UNCLOS sendiri mengatur bahwa kedua negara yang sedang dalam proses perundingan batas maritim wajib untuk membuat sebuah perjanjian Sementara, agar aktivitas manusia di area yang belum selesai batas maritimnya tersebut tetap dapat terlaksana dengan kondusif dan minim konflik.
baca juga : Tahun Berganti, Sengketa Laut Masih Belum Berakhir di Natuna
Berkaitan dengan Indonesia dan Vietnam, jauh sebelum disepakatinya garis batas ZEE kedua negara pada Desember 2022, kapal-kapal ikan Vietnam telah beroperasi secara intensif di area tumpang tindih klaim ZEE Indonesia-Vietnam di LNU dan bahkan jauh sampai ke bagian selatan dari area tumpang tindih klaim ZEE yang merupakan wilayah ZEE Indonesia.
Aktivitas kapal ikan Vietnam dan VFRS ini jelas melanggar hak berdaulat Indonesia. Pemerintah Indonesia berwenang menindak pelanggaran-pelanggaran tersebut, termasuk penangkapan kapal dan penuntutan pidana.
Kemudian, penggunaan pair trawl oleh KIA Vietnam juga berdampak pada kerusakan karang sebagai habitat ikan. Alat penangkapan ikan (API) tersebut bisa merusak sumber daya ikan (SDI) dan dilarang penggunaannya di seluruh wilayah pengelolaan perikanan Negara Republik Indonesia (WPPNRI).
Pengamanan Laut
Panglima Komando Armada TNI Angkatan Laut Erwin S Aldedharma mengakui ada sejumlah kendala dalam pelaksanaan tugas keamanan laut (kamla) di wilayah LNU, salah satunya adalah dukungan logistik dan bahan bakar.
“Logistik dan bahan bakar kami masih terbatas, jadi kurang mampu memaksimalkan tugas di Laut Natuna Utara yang sangat luas,” ungkap dia.
Sementara, Deputi Operasi dan Latihan Badan Kamla Republik Indonesia (Bakamla RI) Bambang Irawan menyatakan bahwa kegiatan IUUF memang masih menjadi ancaman tertinggi di perairan Indonesia.
Menurut dia, saat ini nilai Indeks Keamanan Laut Indonesia (IKL) masih berada di angka 53, berarti kondisinya sudah cukup.
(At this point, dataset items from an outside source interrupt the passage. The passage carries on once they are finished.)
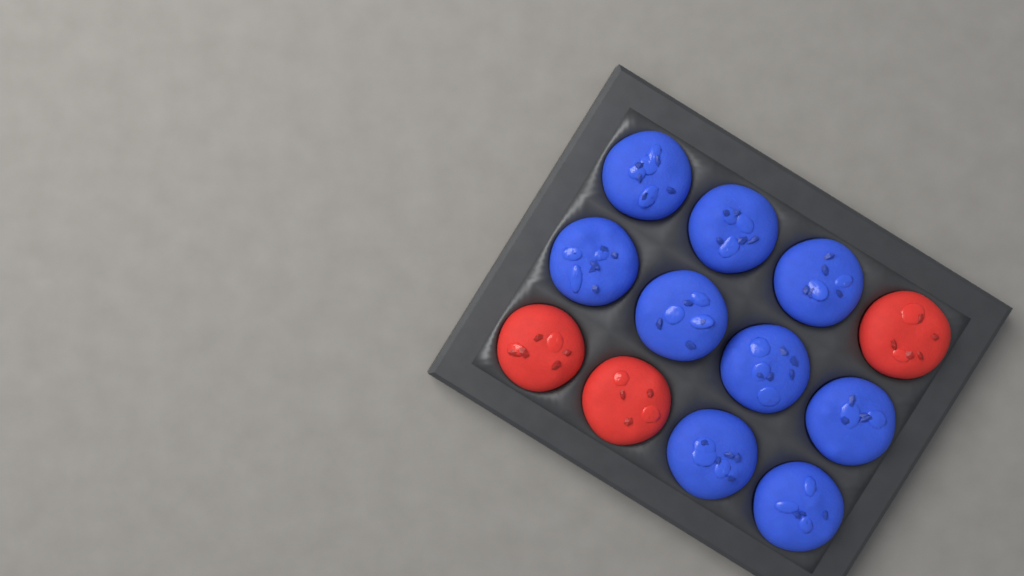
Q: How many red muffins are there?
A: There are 3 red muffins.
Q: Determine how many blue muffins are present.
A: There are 9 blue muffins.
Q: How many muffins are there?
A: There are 12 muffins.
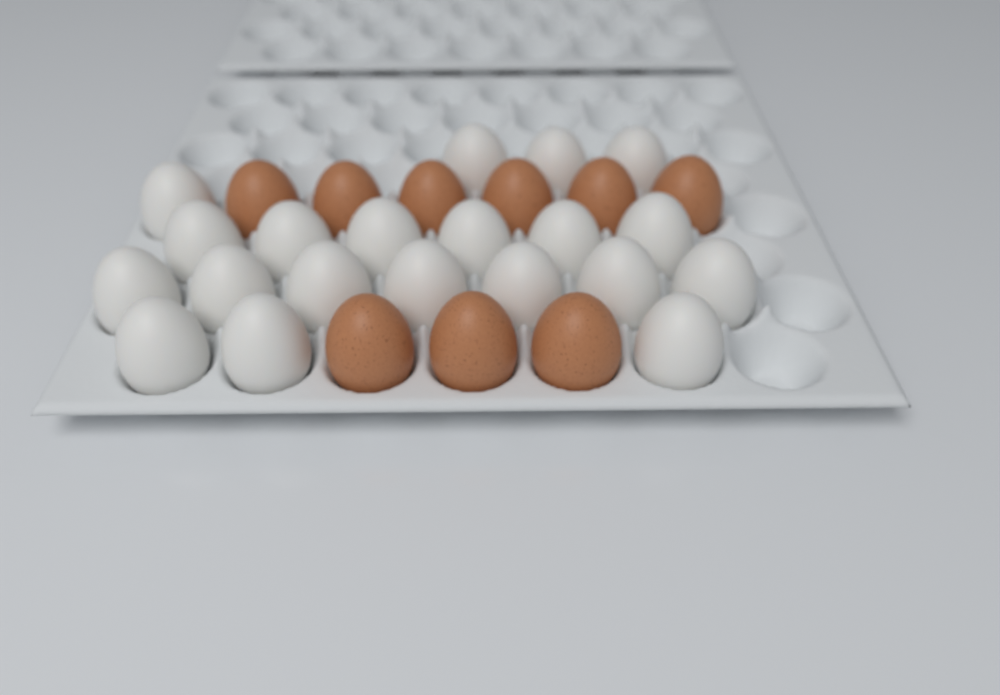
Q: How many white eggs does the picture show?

Akan tetapi, perbaikan untuk memperkuat kamla masih akan terus dibutuhkan agar lebih maksimal dan terus membaik.
Untuk meningkatkan keamanan laut pula, Bakamla sudah memetakan proyeksi ancaman di perairan Indonesia sekaligus menyusun perencanaan terkait implementasi Peraturan Pemerintah (PP) Nomor 13 Tahun 2022.
“PP tersebut mengatur kebijakan nasional terkait keamanan, keselamatan, dan penegakan hukum di wilayah perairan Indonesia dan wilayah yurisdiksi Indonesia,” papar dia.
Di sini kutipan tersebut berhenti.